### GIVEN TEXT
Furthermore, hosting the file on a legitimate cloud hosting service, leaves no readily detectible threat signature, making detection more difficult for most email security solutions.
Exploiting the accessibility of the cloud
In the next stage, attackers further exploit the accessibility of the cloud. Workers have become accustomed to opening hosted files directly into their browser, a useful feature if their machine lacks the required software tools. While this feature is highly convenient, it also means that the user will not be warned when they click the malicious link and are directed away to the phishing site. Although users will be presented with an alert about the potential for such issues, they will likely be well used to ignoring it by now.
An even more recent evolution of this strategy involves sending a calendar invite rather than an attached file. The invites are sent via iCalendar, a plain text file containing calendaring and scheduling information. The invitation contains what appears to be a security key for the meeting but is actually an HTML object hosted on Google Cloud.
Unlike the PDF attachment, this approach will not issue users with any kind of warning about the potential for security issues. As with the email attack, the net result will be a phishing page designed to harvest credentials.

### TASK DETAILS
Copy the stretch from "Exploiting the accessibility" through "ignoring it by now." in the text on cloud-hosted phishing attacks word for word.

### STORED DATA

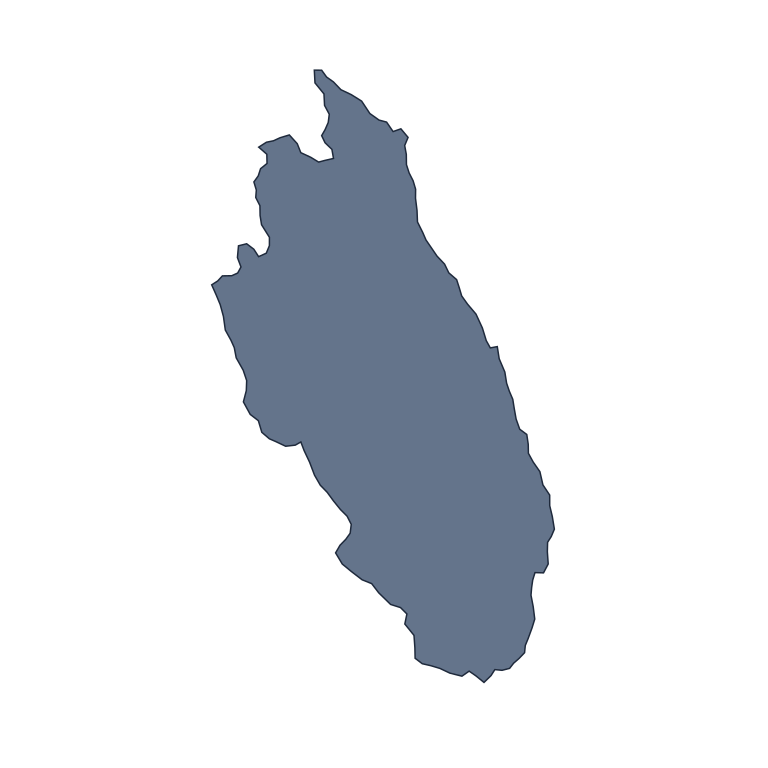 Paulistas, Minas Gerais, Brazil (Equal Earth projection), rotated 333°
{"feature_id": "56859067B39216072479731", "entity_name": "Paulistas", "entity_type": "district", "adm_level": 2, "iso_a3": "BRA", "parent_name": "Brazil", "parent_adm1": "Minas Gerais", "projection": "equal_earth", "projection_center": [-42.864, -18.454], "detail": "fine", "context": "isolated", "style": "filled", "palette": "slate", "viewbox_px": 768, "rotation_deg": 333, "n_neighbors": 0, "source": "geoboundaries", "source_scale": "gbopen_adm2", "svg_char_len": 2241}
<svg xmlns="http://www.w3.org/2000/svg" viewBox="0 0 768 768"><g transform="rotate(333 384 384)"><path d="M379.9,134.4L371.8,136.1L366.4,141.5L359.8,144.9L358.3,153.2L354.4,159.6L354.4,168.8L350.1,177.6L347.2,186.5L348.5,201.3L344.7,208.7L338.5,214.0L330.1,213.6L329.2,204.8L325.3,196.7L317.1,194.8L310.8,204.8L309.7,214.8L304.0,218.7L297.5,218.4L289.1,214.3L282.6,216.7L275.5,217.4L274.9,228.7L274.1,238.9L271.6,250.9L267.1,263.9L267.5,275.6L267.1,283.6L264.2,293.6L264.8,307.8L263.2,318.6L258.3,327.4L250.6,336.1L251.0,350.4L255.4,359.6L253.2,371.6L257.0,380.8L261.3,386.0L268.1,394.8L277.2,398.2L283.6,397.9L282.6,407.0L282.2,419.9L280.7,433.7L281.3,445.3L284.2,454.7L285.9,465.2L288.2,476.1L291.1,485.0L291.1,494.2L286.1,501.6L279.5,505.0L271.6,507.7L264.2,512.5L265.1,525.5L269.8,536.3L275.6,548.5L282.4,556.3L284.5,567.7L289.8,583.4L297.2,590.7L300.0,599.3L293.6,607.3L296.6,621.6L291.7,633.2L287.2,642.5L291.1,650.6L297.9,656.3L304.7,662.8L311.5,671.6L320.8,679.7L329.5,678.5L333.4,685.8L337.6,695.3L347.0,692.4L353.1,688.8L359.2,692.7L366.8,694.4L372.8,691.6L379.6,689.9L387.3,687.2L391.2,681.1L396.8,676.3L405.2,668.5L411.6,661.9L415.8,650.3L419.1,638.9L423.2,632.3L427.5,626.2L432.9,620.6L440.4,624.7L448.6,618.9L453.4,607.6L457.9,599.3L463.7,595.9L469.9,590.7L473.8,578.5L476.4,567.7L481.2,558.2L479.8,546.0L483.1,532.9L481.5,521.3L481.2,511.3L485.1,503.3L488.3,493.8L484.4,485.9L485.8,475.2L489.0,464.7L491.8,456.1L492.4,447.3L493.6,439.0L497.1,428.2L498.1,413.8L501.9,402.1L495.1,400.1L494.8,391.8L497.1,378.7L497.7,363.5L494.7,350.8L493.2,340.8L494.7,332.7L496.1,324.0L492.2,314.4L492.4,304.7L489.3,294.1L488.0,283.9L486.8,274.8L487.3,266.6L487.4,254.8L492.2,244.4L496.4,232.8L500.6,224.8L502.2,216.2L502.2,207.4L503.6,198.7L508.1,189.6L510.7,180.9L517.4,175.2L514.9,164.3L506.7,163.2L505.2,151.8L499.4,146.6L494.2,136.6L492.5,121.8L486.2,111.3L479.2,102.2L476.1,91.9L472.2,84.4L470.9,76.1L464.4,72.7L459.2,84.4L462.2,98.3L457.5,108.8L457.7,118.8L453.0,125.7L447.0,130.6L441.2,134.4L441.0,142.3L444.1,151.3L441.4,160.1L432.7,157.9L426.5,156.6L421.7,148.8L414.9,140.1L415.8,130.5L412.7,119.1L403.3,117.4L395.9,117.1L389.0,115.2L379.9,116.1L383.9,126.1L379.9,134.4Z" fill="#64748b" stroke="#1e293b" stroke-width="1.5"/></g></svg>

### OUTPUT
Exploiting the accessibility of the cloud
In the next stage, attackers further exploit the accessibility of the cloud. Workers have become accustomed to opening hosted files directly into their browser, a useful feature if their machine lacks the required software tools. While this feature is highly convenient, it also means that the user will not be warned when they click the malicious link and are directed away to the phishing site. Although users will be presented with an alert about the potential for such issues, they will likely be well used to ignoring it by now.